:: INPUT RECORDS

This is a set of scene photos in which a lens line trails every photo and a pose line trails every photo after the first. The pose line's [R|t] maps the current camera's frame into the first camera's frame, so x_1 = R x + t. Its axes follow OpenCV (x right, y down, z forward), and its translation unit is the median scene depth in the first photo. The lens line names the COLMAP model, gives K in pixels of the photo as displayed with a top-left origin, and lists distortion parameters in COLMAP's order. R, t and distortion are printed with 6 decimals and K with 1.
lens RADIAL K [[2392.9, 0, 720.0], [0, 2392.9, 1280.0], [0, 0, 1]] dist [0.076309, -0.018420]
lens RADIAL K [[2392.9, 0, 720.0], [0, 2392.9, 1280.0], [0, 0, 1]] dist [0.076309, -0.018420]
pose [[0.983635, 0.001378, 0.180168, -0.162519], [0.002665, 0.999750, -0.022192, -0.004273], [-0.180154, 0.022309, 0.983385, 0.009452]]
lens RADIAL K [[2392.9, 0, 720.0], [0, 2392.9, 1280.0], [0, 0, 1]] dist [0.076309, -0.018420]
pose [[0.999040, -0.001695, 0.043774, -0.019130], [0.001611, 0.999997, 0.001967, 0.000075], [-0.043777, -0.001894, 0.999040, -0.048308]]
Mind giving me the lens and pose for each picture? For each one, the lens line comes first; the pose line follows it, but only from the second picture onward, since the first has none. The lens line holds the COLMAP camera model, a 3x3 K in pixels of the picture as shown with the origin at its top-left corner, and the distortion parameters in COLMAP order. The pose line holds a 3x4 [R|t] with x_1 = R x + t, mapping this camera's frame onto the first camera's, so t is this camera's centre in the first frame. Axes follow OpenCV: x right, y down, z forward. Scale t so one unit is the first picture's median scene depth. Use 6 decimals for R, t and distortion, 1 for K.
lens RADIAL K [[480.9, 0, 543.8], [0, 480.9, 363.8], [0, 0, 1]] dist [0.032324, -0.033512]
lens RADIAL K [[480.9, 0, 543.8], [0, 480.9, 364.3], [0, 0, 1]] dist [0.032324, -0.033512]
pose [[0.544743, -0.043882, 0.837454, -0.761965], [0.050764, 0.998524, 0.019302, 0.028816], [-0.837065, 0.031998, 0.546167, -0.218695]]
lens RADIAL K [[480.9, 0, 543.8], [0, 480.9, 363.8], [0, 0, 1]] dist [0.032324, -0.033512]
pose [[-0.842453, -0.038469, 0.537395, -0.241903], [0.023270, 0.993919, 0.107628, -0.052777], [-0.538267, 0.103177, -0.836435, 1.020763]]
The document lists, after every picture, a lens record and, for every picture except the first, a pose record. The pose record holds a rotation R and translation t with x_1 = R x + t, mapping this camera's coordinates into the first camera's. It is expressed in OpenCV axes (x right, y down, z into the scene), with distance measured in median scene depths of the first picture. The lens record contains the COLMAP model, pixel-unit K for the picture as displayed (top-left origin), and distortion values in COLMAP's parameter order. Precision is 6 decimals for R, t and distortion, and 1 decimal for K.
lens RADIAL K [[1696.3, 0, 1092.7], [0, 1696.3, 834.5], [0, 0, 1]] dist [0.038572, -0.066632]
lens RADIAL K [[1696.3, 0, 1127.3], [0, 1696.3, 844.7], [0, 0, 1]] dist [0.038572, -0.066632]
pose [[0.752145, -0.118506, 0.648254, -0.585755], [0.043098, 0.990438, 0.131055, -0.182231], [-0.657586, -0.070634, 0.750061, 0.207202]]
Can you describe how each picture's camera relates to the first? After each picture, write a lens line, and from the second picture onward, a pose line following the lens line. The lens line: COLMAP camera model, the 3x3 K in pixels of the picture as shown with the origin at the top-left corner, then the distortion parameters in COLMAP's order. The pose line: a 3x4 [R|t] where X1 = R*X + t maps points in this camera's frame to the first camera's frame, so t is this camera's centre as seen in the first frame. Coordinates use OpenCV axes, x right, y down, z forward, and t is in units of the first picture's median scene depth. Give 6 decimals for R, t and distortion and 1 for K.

::::

Would you set down the full listing exactly as it reads?

TASK RESPONSE:
This is a set of scene photos in which a lens line trails every photo and a pose line trails every photo after the first. The pose line's [R|t] maps the current camera's frame into the first camera's frame, so x_1 = R x + t. Its axes follow OpenCV (x right, y down, z forward), and its translation unit is the median scene depth in the first photo. The lens line names the COLMAP model, gives K in pixels of the photo as displayed with a top-left origin, and lists distortion parameters in COLMAP's order. R, t and distortion are printed with 6 decimals and K with 1.
lens RADIAL K [[2392.9, 0, 720.0], [0, 2392.9, 1280.0], [0, 0, 1]] dist [0.076309, -0.018420]
lens RADIAL K [[2392.9, 0, 720.0], [0, 2392.9, 1280.0], [0, 0, 1]] dist [0.076309, -0.018420]
pose [[0.983635, 0.001378, 0.180168, -0.162519], [0.002665, 0.999750, -0.022192, -0.004273], [-0.180154, 0.022309, 0.983385, 0.009452]]
lens RADIAL K [[2392.9, 0, 720.0], [0, 2392.9, 1280.0], [0, 0, 1]] dist [0.076309, -0.018420]
pose [[0.999040, -0.001695, 0.043774, -0.019130], [0.001611, 0.999997, 0.001967, 0.000075], [-0.043777, -0.001894, 0.999040, -0.048308]]
Mind giving me the lens and pose for each picture? For each one, the lens line comes first; the pose line follows it, but only from the second picture onward, since the first has none. The lens line holds the COLMAP camera model, a 3x3 K in pixels of the picture as shown with the origin at its top-left corner, and the distortion parameters in COLMAP order. The pose line holds a 3x4 [R|t] with x_1 = R x + t, mapping this camera's frame onto the first camera's, so t is this camera's centre in the first frame. Axes follow OpenCV: x right, y down, z forward. Scale t so one unit is the first picture's median scene depth. Use 6 decimals for R, t and distortion, 1 for K.
lens RADIAL K [[480.9, 0, 543.8], [0, 480.9, 363.8], [0, 0, 1]] dist [0.032324, -0.033512]
lens RADIAL K [[480.9, 0, 543.8], [0, 480.9, 364.3], [0, 0, 1]] dist [0.032324, -0.033512]
pose [[0.544743, -0.043882, 0.837454, -0.761965], [0.050764, 0.998524, 0.019302, 0.028816], [-0.837065, 0.031998, 0.546167, -0.218695]]
lens RADIAL K [[480.9, 0, 543.8], [0, 480.9, 363.8], [0, 0, 1]] dist [0.032324, -0.033512]
pose [[-0.842453, -0.038469, 0.537395, -0.241903], [0.023270, 0.993919, 0.107628, -0.052777], [-0.538267, 0.103177, -0.836435, 1.020763]]
The document lists, after every picture, a lens record and, for every picture except the first, a pose record. The pose record holds a rotation R and translation t with x_1 = R x + t, mapping this camera's coordinates into the first camera's. It is expressed in OpenCV axes (x right, y down, z into the scene), with distance measured in median scene depths of the first picture. The lens record contains the COLMAP model, pixel-unit K for the picture as displayed (top-left origin), and distortion values in COLMAP's parameter order. Precision is 6 decimals for R, t and distortion, and 1 decimal for K.
lens RADIAL K [[1696.3, 0, 1092.7], [0, 1696.3, 834.5], [0, 0, 1]] dist [0.038572, -0.066632]
lens RADIAL K [[1696.3, 0, 1127.3], [0, 1696.3, 844.7], [0, 0, 1]] dist [0.038572, -0.066632]
pose [[0.752145, -0.118506, 0.648254, -0.585755], [0.043098, 0.990438, 0.131055, -0.182231], [-0.657586, -0.070634, 0.750061, 0.207202]]
Can you describe how each picture's camera relates to the first? After each picture, write a lens line, and from the second picture onward, a pose line following the lens line. The lens line: COLMAP camera model, the 3x3 K in pixels of the picture as shown with the origin at the top-left corner, then the distortion parameters in COLMAP's order. The pose line: a 3x4 [R|t] where X1 = R*X + t maps points in this camera's frame to the first camera's frame, so t is this camera's centre as seen in the first frame. Coordinates use OpenCV axes, x right, y down, z forward, and t is in units of the first picture's median scene depth. Give 6 decimals for R, t and distortion and 1 for K.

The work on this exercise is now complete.